Au milieu des années 70, Iggy Pop a traîné avec son guitariste James Williamson, documenté sur le disque de bruit furieux Kill City, traînant, prenant de la drogue, se produisant ici et là, se faisant finalement attraper à nouveau par David Bowie et se dirigeant vers l’ouest pour créer Berlin. Là, ils vivaient dans le vieil immeuble notoire de la rue principale à quatre voies sans fioritures du quartier de Schöneberg, partageaient la drogue et le sevrage de la drogue, sortaient moins souvent que la légende ne le veut, Bowie flirtait avec Romy Haag, l’expressionnisme et le chic de la Weimar Republic (et probablement Albert Speers aussi), tandis qu’Iggy parcourait les rues avec la photographe Esther Friedman (à la fin des années 1960, il avait déjà eu une brève liaison avec un artiste allemand : Nico).

L’anaconda était maintenant sec

La vie en colocation à Berlin était moins excitante que la musique qui en découlait.
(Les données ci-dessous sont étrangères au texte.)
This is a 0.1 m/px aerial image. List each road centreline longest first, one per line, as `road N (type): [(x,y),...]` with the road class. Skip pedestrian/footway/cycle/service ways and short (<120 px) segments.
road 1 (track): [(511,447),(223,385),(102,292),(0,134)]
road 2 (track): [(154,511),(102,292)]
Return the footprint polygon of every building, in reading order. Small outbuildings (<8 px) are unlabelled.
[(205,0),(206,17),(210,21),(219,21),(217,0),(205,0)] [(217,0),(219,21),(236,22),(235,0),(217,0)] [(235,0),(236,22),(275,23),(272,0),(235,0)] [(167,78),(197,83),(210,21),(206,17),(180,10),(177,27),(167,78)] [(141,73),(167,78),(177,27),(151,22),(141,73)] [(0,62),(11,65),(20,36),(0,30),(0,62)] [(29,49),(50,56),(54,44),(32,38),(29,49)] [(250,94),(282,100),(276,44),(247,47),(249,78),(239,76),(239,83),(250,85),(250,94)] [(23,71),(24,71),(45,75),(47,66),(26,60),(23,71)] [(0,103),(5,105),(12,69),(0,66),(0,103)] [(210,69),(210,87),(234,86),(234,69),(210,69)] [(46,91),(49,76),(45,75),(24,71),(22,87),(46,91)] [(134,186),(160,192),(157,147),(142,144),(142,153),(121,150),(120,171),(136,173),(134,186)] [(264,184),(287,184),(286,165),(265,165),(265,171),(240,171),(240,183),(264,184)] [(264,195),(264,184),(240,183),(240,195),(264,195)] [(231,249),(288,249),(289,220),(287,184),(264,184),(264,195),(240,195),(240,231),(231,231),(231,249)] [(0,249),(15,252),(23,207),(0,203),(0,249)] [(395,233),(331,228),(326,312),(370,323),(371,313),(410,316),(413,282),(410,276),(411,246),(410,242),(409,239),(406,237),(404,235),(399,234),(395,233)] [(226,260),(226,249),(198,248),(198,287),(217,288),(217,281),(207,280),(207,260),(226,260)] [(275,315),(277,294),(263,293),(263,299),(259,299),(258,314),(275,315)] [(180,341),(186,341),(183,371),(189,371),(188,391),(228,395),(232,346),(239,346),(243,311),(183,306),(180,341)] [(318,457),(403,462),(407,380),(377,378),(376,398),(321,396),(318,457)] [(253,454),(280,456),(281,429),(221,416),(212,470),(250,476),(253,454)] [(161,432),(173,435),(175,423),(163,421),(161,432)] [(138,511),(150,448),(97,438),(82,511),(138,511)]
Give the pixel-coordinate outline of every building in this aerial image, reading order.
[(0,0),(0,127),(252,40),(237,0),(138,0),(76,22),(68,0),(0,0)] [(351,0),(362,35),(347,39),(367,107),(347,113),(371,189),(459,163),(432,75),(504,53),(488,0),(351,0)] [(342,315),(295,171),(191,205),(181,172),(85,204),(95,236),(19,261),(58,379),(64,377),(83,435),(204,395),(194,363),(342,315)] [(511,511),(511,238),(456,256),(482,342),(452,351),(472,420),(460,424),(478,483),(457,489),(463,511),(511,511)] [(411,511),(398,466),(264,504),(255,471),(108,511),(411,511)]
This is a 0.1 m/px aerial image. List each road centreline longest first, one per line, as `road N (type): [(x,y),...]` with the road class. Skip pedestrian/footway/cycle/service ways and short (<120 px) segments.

Bowie a pris « Bas » et « Héros » vers le haut, il a produit « L’idiot » et « L’envie de vivre » pour Iggy Pop. Cela lui a donné une nouvelle identité. Alors que les groupes punk britanniques vénéraient Iggy et les Stooges en tant qu’obstétriciens, il écrivait des chansons avec son ami Bowie qui anticipaient la New Wave. Sortis coup sur coup en 1977, les premiers albums solo d’Iggy Pop ont non seulement rompu avec les Stooges, mais aussi avec le punk avant même que les Sex Pistols ne rompent leur premier contrat d’enregistrement. Ils étaient « la seule alternative d’Iggy à l’autodestruction », comme l’a écrit le critique de Village Voice, Rogert Christgau.

Les deux disques, le toujours nihiliste mangé « L’idiot »ainsi que la plus ensoleillée « L’envie de vivre » mettant en vedette le rocker glam sexy Iggy Pop, et bien sûr l’influence de Bowie est plus qu’évidente. Au passage, il était sur scène lors de la tournée solo d’Iggy au piano, musicien au service de la désormais sèche Anaconda. À ce jour, l’indestructible hit populaire « The Passenger » se balance des autoradios et des pubs, et remplit les soirées de retrouvailles « Lust For Life », que « Trainspotting » a amené à une deuxième renommée tardive.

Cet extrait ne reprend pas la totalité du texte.